→ **Exercise description**
Count the lines of the entries that contain the string "ГлавClub". Give only the number.

→ **Source material**
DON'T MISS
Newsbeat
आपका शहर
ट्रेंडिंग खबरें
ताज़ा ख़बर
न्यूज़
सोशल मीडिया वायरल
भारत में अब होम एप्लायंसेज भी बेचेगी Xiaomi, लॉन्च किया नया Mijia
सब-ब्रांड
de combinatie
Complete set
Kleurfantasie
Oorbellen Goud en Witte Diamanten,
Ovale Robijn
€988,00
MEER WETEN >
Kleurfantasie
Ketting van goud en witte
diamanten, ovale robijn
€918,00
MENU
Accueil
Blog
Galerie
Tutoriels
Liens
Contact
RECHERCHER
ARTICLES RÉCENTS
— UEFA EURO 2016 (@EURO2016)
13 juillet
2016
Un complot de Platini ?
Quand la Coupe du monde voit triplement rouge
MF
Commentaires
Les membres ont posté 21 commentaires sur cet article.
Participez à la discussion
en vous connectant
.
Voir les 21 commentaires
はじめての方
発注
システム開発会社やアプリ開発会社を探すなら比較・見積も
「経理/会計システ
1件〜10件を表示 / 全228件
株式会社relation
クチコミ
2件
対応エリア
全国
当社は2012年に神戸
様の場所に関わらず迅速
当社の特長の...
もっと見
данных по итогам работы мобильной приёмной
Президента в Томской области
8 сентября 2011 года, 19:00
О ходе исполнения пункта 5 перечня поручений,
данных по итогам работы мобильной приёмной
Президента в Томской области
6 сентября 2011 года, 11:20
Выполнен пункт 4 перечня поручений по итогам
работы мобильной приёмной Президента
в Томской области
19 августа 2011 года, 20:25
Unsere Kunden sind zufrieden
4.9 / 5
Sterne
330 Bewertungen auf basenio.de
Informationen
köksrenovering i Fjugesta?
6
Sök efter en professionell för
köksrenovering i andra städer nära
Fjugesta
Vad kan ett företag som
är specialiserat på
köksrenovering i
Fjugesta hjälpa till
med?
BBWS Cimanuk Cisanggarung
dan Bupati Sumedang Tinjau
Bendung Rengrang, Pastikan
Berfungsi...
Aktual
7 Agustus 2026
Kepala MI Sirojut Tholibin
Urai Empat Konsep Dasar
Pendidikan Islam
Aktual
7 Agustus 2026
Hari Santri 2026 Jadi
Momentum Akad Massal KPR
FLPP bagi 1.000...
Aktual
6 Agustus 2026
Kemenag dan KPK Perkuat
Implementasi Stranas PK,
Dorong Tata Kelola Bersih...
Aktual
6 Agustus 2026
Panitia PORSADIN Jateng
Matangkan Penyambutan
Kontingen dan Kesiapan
* * *
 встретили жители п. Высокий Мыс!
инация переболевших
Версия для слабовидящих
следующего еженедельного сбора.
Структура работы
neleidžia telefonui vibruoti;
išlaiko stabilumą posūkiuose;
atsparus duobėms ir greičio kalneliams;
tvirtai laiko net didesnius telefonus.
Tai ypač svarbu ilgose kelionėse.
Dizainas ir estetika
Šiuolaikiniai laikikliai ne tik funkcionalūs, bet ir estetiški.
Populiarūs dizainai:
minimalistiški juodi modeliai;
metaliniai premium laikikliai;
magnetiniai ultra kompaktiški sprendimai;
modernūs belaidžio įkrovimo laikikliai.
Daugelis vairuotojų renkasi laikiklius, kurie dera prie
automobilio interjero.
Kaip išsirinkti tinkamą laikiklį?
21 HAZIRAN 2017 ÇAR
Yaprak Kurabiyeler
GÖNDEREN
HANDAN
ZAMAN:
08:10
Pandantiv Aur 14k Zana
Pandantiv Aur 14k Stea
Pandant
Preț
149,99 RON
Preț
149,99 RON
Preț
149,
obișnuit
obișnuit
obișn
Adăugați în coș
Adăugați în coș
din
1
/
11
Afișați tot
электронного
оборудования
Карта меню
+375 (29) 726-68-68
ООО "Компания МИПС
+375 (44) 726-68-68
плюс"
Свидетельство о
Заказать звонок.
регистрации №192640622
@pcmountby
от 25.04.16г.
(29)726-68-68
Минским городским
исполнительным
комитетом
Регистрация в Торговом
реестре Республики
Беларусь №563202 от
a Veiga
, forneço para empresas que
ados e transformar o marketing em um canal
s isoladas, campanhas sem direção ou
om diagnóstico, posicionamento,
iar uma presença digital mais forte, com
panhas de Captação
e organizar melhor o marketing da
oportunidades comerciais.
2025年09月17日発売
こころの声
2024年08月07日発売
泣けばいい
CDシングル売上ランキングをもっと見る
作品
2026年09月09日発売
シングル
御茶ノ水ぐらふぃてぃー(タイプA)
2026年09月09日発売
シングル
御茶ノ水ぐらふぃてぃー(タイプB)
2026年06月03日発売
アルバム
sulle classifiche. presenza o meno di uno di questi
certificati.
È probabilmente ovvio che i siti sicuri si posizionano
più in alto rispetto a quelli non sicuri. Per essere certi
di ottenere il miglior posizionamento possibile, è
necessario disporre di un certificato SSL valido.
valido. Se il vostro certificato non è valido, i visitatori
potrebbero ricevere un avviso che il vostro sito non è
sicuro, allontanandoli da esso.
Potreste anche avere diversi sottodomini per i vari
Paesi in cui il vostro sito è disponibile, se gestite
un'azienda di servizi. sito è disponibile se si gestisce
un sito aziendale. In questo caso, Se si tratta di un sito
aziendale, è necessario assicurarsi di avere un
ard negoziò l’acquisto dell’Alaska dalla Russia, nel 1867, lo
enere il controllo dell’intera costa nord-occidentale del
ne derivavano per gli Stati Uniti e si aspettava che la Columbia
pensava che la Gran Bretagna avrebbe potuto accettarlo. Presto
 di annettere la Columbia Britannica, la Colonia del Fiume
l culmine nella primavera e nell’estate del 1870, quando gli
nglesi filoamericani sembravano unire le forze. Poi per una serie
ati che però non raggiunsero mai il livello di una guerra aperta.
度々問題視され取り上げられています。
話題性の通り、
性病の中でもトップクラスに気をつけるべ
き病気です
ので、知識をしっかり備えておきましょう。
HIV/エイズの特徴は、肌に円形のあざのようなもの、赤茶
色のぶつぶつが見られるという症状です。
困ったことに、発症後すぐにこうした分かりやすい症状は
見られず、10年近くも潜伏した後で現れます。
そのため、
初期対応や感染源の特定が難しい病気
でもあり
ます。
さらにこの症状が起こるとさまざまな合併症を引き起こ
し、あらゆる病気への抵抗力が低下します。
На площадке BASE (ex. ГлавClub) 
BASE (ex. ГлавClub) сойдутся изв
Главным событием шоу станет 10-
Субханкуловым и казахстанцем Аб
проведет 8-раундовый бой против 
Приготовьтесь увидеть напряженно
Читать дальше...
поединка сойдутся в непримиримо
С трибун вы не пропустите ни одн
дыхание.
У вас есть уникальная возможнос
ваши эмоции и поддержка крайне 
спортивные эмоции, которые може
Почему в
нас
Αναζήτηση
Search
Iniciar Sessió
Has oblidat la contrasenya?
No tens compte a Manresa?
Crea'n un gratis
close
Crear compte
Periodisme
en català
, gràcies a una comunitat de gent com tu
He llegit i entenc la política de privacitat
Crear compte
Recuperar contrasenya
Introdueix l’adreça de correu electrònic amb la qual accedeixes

→ **Task output**
2